Very interesting research report at KnowPrivacy.org on the current state of web privacy, data collection, and information sharing. The project was to compare users' expectations of privacy online and the data collection practices of web sites, identify specific practices that may be harmful or deceptive and attract the attention of government regulators, and to produce recommendations for policymakers.
The key takeaways for me were:
- Users are concerned about data collection online (duh!), want greater control over their personal information, yet lack the awareness or initiative to do anything about it. (I found it interesting that the report seemed to focus on personally-identifiable information (PII) and not distinguish that from non-PII.)
- Web bugs/beacons are ubiquitous. All of the top 50 websites contained at least one web bug at some point in a one month time period. Some had as many as 100.
- Google is the dominant player in the tracking market; it operates the top three trackers and four of the top 10. Among the top 100 websites this project focused on, Google Analytics appeared on 81 of them. When combined with the other trackers it operates (AdSense, DoubleClick, FriendConnect, etc.), Google was on 92 of the top 100 websites and 348,059 of 393,829 distinct domains reviewed -- that's 88.4% reach across the Web!!
- Most of the top 50 websites collect information about users and use it for customized advertising.
Other various data points and comments I noted:
- The number of user complaints made to the various organizations is extremely low relative to the number of Internet users. The FTC had only 6,713 for five years (in the General Privacy category), the PRC had 2,202 for the same period and the COPP had 1,152. TRUSTe had 7,041 that it categorized as privacy related. The largest numbers of complaints at all four of the institutions we received data from were concerned with public displays of personally-identifiable information.

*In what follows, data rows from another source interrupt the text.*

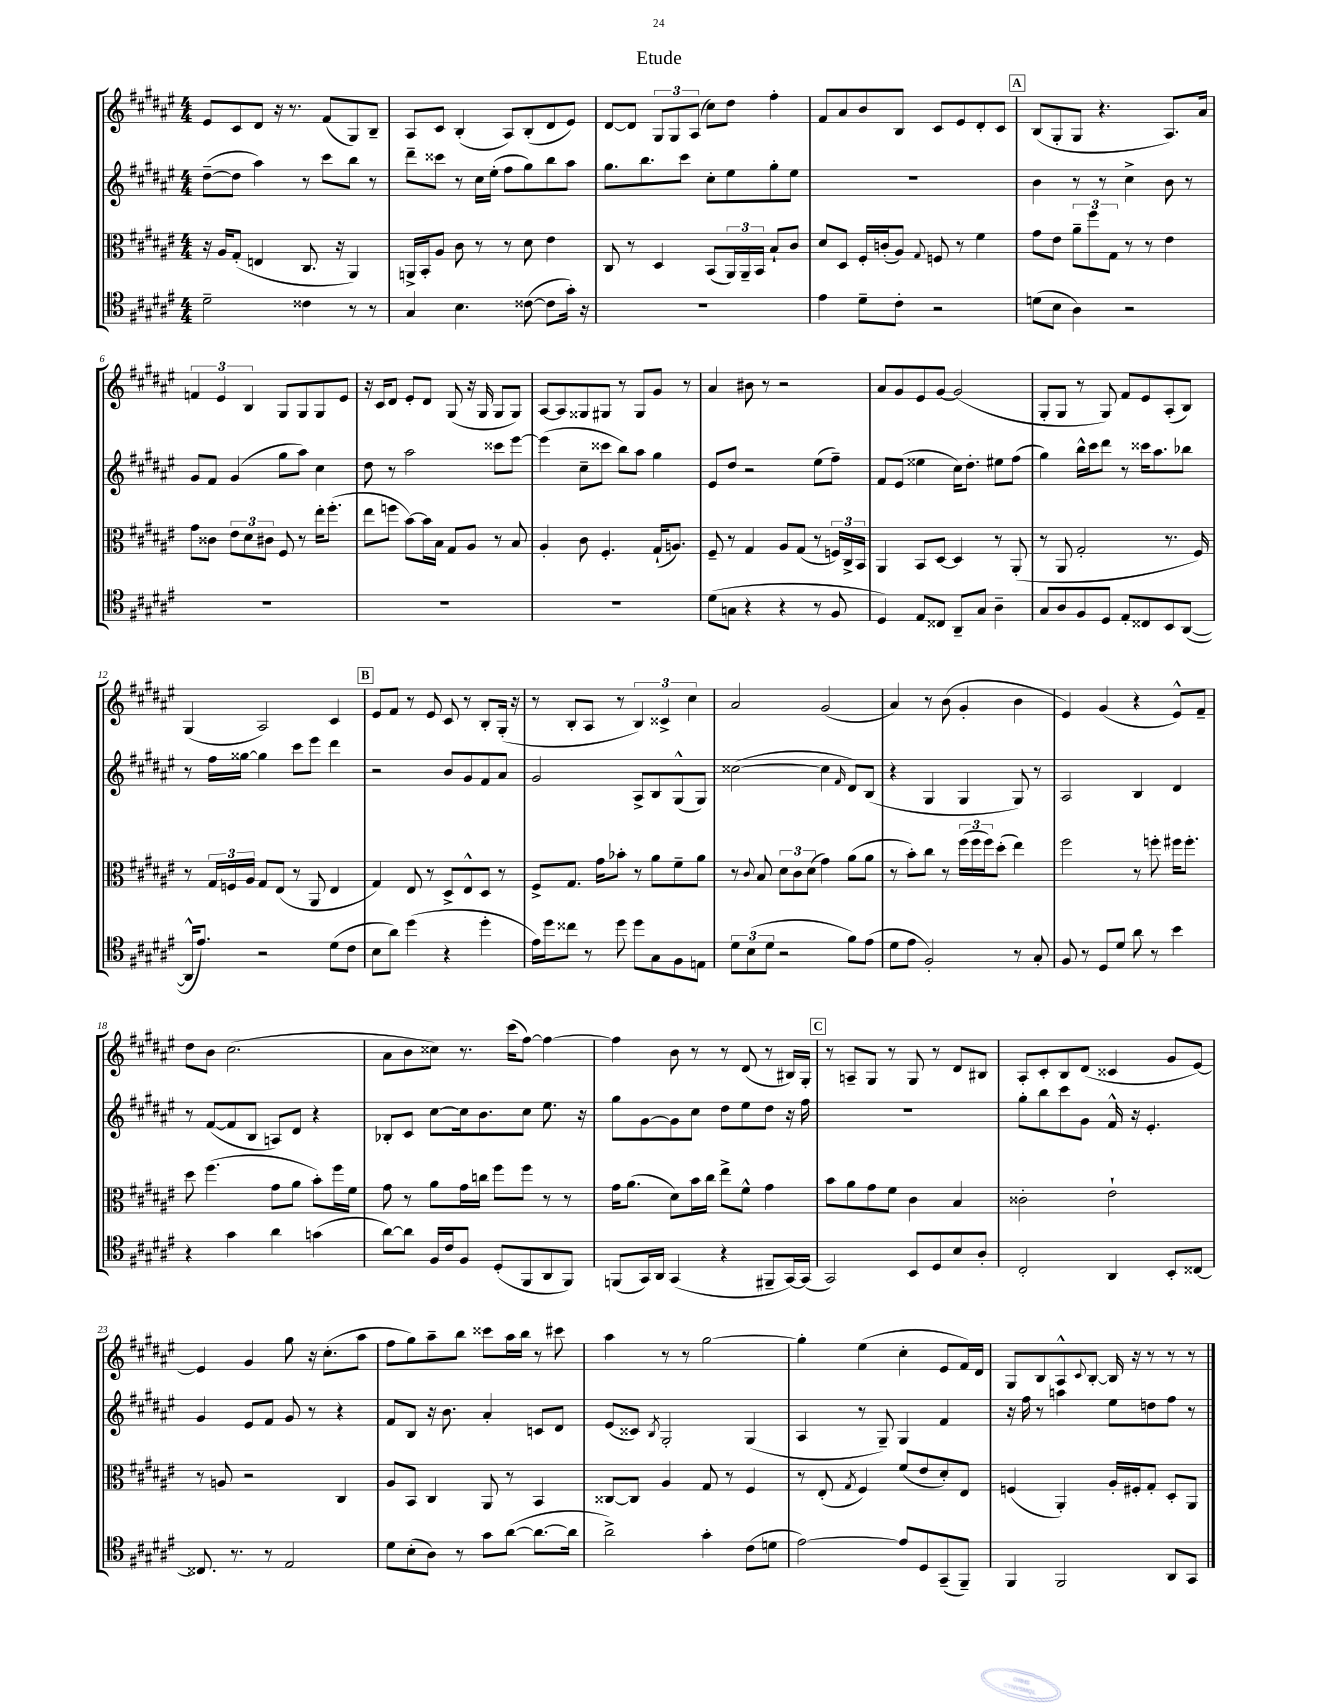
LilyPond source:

\header { title = "Etude" }
<<
\new StaffGroup <<
\new Staff = "s0" {
    \clef treble \key fis \major \numericTimeSignature \time 4/4
    eis'8 cis'8 dis'8 r16 r8. fis'8( gis8) b8-- |
    ais8 cis'8 b4-.( ais8) b8-.( dis'8 eis'8) |
    dis'8~ dis'8 \tuplet 3/2 { gis8 gis8 ais8( } cis''8) dis''8 fis''4-. |
    fis'8 ais'8 b'8 b8 cis'8 eis'8 dis'8-. cis'8 |
    \mark \markup { \box "A" } b8( gis8-. gis8 r4. ais8.) ais'16 |
    \tuplet 3/2 { f'4 eis'4 b4 } gis8 gis8 gis8 eis'8 |
    r16 cis'16 dis'8 eis'8-. dis'8 gis8( r16 gis16 gis8 gis8) |
    ais8~ ais8 gisis8 gis8 r8 gis8 gis'8 r8 |
    ais'4 bis'8 r8 r2 |
    ais'8 gis'8 eis'8 gis'8~ gis'2( |
    gis8-. gis8 r8 gis8) fis'8 eis'8 ais8-.( b8) |
    gis4( ais2) cis'4 |
    \mark \markup { \box "B" } eis'8 fis'8 r8 eis'8 cis'8 r8 b8-. gis16-.( r16 |
    r8 b8-. ais8 r8 \tuplet 3/2 { b4) cisis'4-> cis''4 } |
    ais'2 gis'2( |
    ais'4) r8 b'8( gis'4-. b'4 |
    eis'4) gis'4( r4 eis'8-^) fis'8-- |
    dis''8 b'8 cis''2.( |
    ais'8 b'8 cisis''8) r8. cis'''16( fis''8~) fis''4~ |
    fis''4 b'8 r8 r8 dis'8( r8 bis16) gis16-. |
    \mark \markup { \box "C" } r8 a8-- gis8 r8 gis8 r8 dis'8 bis8 |
    ais8-. cis'8-. b8 dis'8( cisis'4 gis'8 eis'8~) |
    eis'4 gis'4 gis''8 r16 cis''8.-.( ais''8 |
    fis''8 gis''8) ais''8-- b''8 cisis'''8 ais''16 b''16 r8 cis'''8 |
    ais''4 r8 r8 gis''2~ |
    gis''4-. eis''4( cis''4-. eis'8 fis'16) dis'16 |
    gis8 b8 ais8-^ \appoggiatura { cis'8 } b8~-. b16 r16 r8 r8 r8 \bar "|." |
}
\new Staff = "s1" {
    \clef treble \key fis \major \numericTimeSignature \time 4/4
    dis''8~--( dis''8 ais''4) r8 cis'''8 b''8 r8 |
    dis'''8-- cisis'''8 r8 cis''16 eis''16-.( fis''8 gis''8) b''8 ais''8 |
    gis''8. b''8. cis'''8 cis''8-. eis''8 gis''8-. eis''8 |
    R1 |
    \mark \markup { \box "A" } b'4 r8 r8 cis''4-> b'8 r8 |
    gis'8 fis'8 gis'4( gis''8 ais''8) cis''4 |
    dis''8 r8 ais''2 cisis'''8 eis'''8~ |
    eis'''4( cis''8-- cisis'''8 b''8) ais''8 gis''4 |
    eis'8 dis''8 r2 eis''8( fis''8--) |
    fis'8 eis'8( eisis''4 cis''16) dis''8.-. eis''8 fis''8( |
    gis''4) b''16-^ cis'''16 dis'''8 r8 cisis'''16 ais''8. bes''8 |
    r8 fis''16 gisis''16~ gisis''4 cis'''8 eis'''8 dis'''4 |
    \mark \markup { \box "B" } r2 b'8 gis'8 fis'8 ais'8 |
    gis'2 ais8-> b8 gis8-^( gis8) |
    cisis''2~( cisis''4 \grace { fis'16 } dis'8) b8( |
    r4 gis4 gis4 gis8) r8 |
    ais2 b4 dis'4 |
    r8 fis'8~( fis'8 b8 a8) dis'8 r4 |
    bes8-. cis'8 cis''8~ cis''16 b'8. cis''8 eis''8. r16 |
    gis''8 gis'8~ gis'8 cis''8 dis''8 eis''8 dis''8 r16 fis''16 |
    \mark \markup { \box "C" } R1 |
    gis''8-. b''8 cis'''8 gis'8 fis'16-^ r16 eis'4.-. |
    gis'4 eis'8 fis'8 gis'8 r8 r4 |
    fis'8 b8 r16 b'8. ais'4-. c'8 dis'8 |
    eis'8( cisis'8) \acciaccatura { b8 } gis2-. gis4( |
    ais4 r8 gis8--) gis4 fis'4 |
    r16 fis''16 r8 a''4 eis''8 d''8 fis''8 r8 \bar "|." |
}
\new Staff = "s2" {
    \clef alto \key fis \major \numericTimeSignature \time 4/4
    r16 ais16 gis8-.( e4 cis8. r16 ais,4) |
    a,16-> b,16-. ais8 cis'8 r8 r8 dis'8 eis'4 |
    cis8 r8 dis4 b,8( \tuplet 3/2 { ais,16) ais,16-- b,16 } b8-! cis'8 |
    dis'8 dis8 fis16-. c'16-.( ais8) \appoggiatura { gis8 } f8 r8 fis'4 |
    \mark \markup { \box "A" } gis'8 eis'8 \tuplet 3/2 { ais'8-- fis''8 gis8 } r8 r8 eis'4 |
    gis'8 cisis'8 \tuplet 3/2 { eis'8 dis'8 cis'8 } fis8 r8 eis''16-. fis''8.-.( |
    eis''8 f''8 b'8~) b'16 b16 gis8 ais8 r8 b8 |
    ais4-. cis'8 fis4.-. gis16-!( a8.) |
    fis8-- r8 gis4 ais8 gis8( r8 \tuplet 3/2 { f16) cis16-> b,16 } |
    ais,4 b,8 dis8~ dis4 r8 ais,8-.( |
    r8 ais,8 gis2-. r8. fis16) |
    r8 \tuplet 3/2 { gis16 f16 ais16 } gis8 eis8( r8 ais,8 eis4 |
    \mark \markup { \box "B" } gis4) eis8 r8 dis8-> eis8-^ dis8 r8 |
    fis8-> gis8. gis'16 bes'8-. r8 ais'8 fis'8-- ais'8 |
    r8 \appoggiatura { cis'8 } b8 \tuplet 3/2 { dis'8 cis'8 dis'8( } gis'4) ais'8( ais'8 |
    r8 b'8-.) cis''8 r8 \tuplet 3/2 { fis''16( fis''16 fis''16) } dis''8-.( eis''4) |
    fis''2 r8 f''8-. fis''16 fis''8.-. |
    dis''8 fis''4.( gis'8 ais'8 b'8-.) fis''16 fis'16 |
    gis'8 r8 ais'8 gis'16 c''16 fis''8 fis''8 r8 r8 |
    gis'16 ais'8.( dis'8) b'16 cis''16 eis''8-> fis'8-^ gis'4 |
    \mark \markup { \box "C" } b'8 ais'8 gis'8 fis'8 cis'4 b4 |
    cisis'2-. eis'2-! |
    r8 a8 r2 cis4 |
    ais8 b,8 cis4 ais,8 r8 b,4 |
    cisis8~ cisis8 ais4 gis8 r8 fis4 |
    r8 eis8-.( \acciaccatura { gis8 } fis4) fis'8( eis'8 dis'8-.) eis8 |
    f4( ais,4-.) ais16-. fis16-. gis8-. dis8-. ais,8 \bar "|." |
}
\new Staff = "s3" {
    \clef tenor \key fis \major \numericTimeSignature \time 4/4
    dis'2-- cisis'4 r8 r8 |
    gis4 b4. cisis'8~( cisis'8 gis'16-.) r16 |
    R1 |
    eis'4 dis'8-- cis'8-. r2 |
    \mark \markup { \box "A" } d'8( b8 ais4) r2 |
    R1 |
    R1 |
    R1 |
    dis'8( g8 r4 r4 r8 fis8 |
    dis4) eis8 cisis8 ais,8-- gis8 ais4-- |
    gis8 ais8 fis8 dis8 eis8-. cisis8 b,8 ais,8~( |
    ais,16-^ eis'8.) r2 dis'8( cis'8 |
    \mark \markup { \box "B" } b8 ais'8) dis''4( r4 dis''4-. |
    eis'16) dis''16 cisis''8 r8 dis''8 dis''8 gis8 fis8 e8 |
    \tuplet 3/2 { dis'8 b8( dis'8 } r2 fis'8) eis'8( |
    dis'8 eis'8 fis2-.) r8 gis8-. |
    fis8 r8 dis8 dis'8 ais'8 r8 b'4 |
    r4 gis'4 ais'4 g'4( |
    ais'8~) ais'8 fis16 cis'16 fis8 dis8-.( fis,8 ais,8 fis,8) |
    f,8( gis,16) ais,16 gis,4( r4 fis,8-- gis,16~) gis,16( |
    \mark \markup { \box "C" } gis,2) b,8 dis8 b8 ais8-. |
    cis2-. ais,4 b,8-. cisis8~ |
    cisis8. r8. r8 eis2 |
    dis'8 b8-.( ais8) r8 gis'8 ais'8~( ais'8.~ ais'16 |
    ais'2->) gis'4-. cis'8( d'8 |
    eis'2~) eis'8 dis8 gis,8--( fis,8--) |
    fis,4 fis,2 ais,8 gis,8 \bar "|." |
}
>>
>>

- Only 23 of the top 50 affirmatively stated that users could have access to some portion of the information the website had collected about them. The remaining 27 policies lacked mention of access or their statements about access were unclear. None of them explicitly offered users the ability to view or delete click stream data.
- The Network Advertising Initiative (NAI) currently has an opt-out mechanism that requires users to download a cookie, which will let direct advertisers know not to install any third-party tracking cookies on the user‘s computer. This method of opt-out is unacceptable. First, it only governs members of the NAI; tracking companies that are not members will still be able to use cookies and web bugs to collect data about users. Second, users that delete cookies on their machine may delete the NAI cookie inadvertently and open up their machine to third-party tracking again.
- Only 27 of the top 100 Web sites provided a P3P policy, and only a subset of those were valid according to the P3P standard.
The final recommendations as a result of the research?
- Regulation by which both websites and third-party trackers must allow users to see all the data that has been collected about them, not just user-provided information. Additionally, users should also be allowed to see with whom their data has been shared.
- That companies request permission from users before sharing data about them with any outside party, regardless of affiliation.
- Privacy policies should be readable for average users.
- Users be given clear and proper notice as to whom the data will be passed, regardless of affiliation or method of sharing.
- That the practice of third-party tracking be made more transparent.
- That the FTC create an opt-in standard for enhancement -- the practice of buying information about users from outside sources.
- That all browser developers provide a Ghostery-like function in their browsers that alerts users to the presence of third-party trackers.